Lucian’s True History is a deadpan parody of marvelous voyages and authoritative history-writing. Claiming to tell the "truth" while reporting manifest impossibilities, the narrator is swept to the Moon, conscripted into a war between solar and lunar kings, journeys through aerial seas, and is swallowed by a colossal whale whose innards harbor nations and forests. He later sails rivers of wine and milk, visits the Isle of the Blessed to converse with Homer and the heroes, witnesses punishments of the wicked, and promises further books. The work lampoons credulous mythography and boasts of discovery, targeting earlier paradoxography and fanciful historians while anticipating later science-fictional travel tales.

Historiography

Surviving in Byzantine manuscript tradition within the Lucianic corpus, the text stands out for its systematic parody of historiographical truth-claims and paradoxography. Ancient reception was modest, but early modern and modern readers recognized it as a proto–science-fiction narrative. It influenced or prefigured later voyage satires and lunar fictions in European literature.

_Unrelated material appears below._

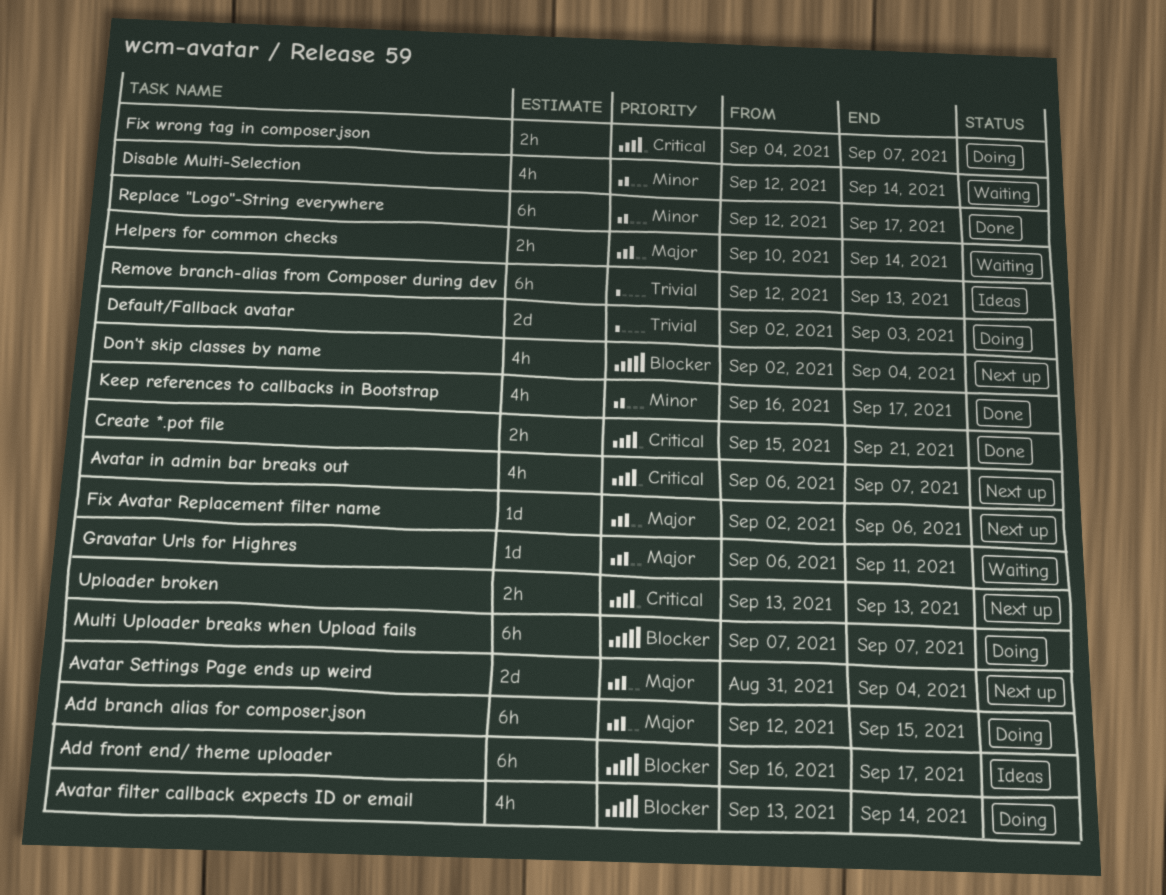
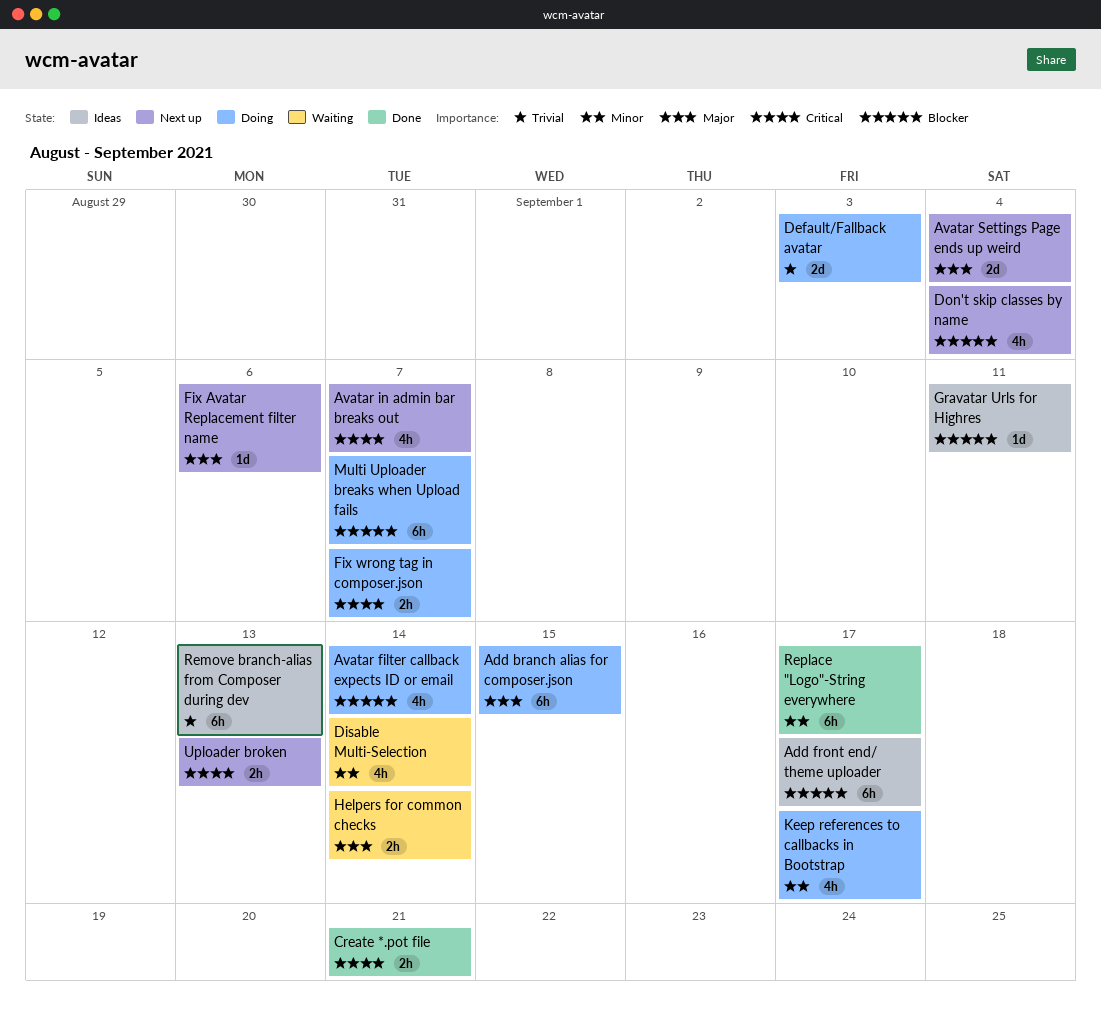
Gravatar Urls for Highres, status: Waiting -> Ideas
Gravatar Urls for Highres, priority: Major -> Blocker
Keep references to callbacks in Bootstrap, status: Done -> Doing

Modern editions draw on a handful of medieval witnesses and standardize the two-book division.

Date Notes

Usually placed in the Antonine period (c. 160–180 CE) within the Second Sophistic.

Major Characters

  • Lucian
  • Endymion
  • Phaethon

Myths

  • Voyage to the Moon
  • War of the Moon and Sun
  • The Island Inside the Giant Whale
  • Isle of the Blessed and the Wicked
  • Return Voyage through Fantastic Realms

Facts

  • The title is deliberately ironic: it narrates impossibilities while professing truth-telling.
  • Lucian satirizes authors of paradoxography and mendacious historians by exaggerating their marvels.
  • The narrative includes one of antiquity’s earliest sustained lunar voyages and interplanetary war.
  • A giant whale episode hosts an entire ecosystem and human communities within its belly.
  • The Isle of the Blessed features conversations with Homer and famous Greek heroes.
  • Rhadamanthus appears as judge, assigning punishments to the wicked in a neighboring realm.
  • The work is in two books and ends with a promise of a sequel that never appears.
  • It became a touchstone for later European voyage satires and early science fiction.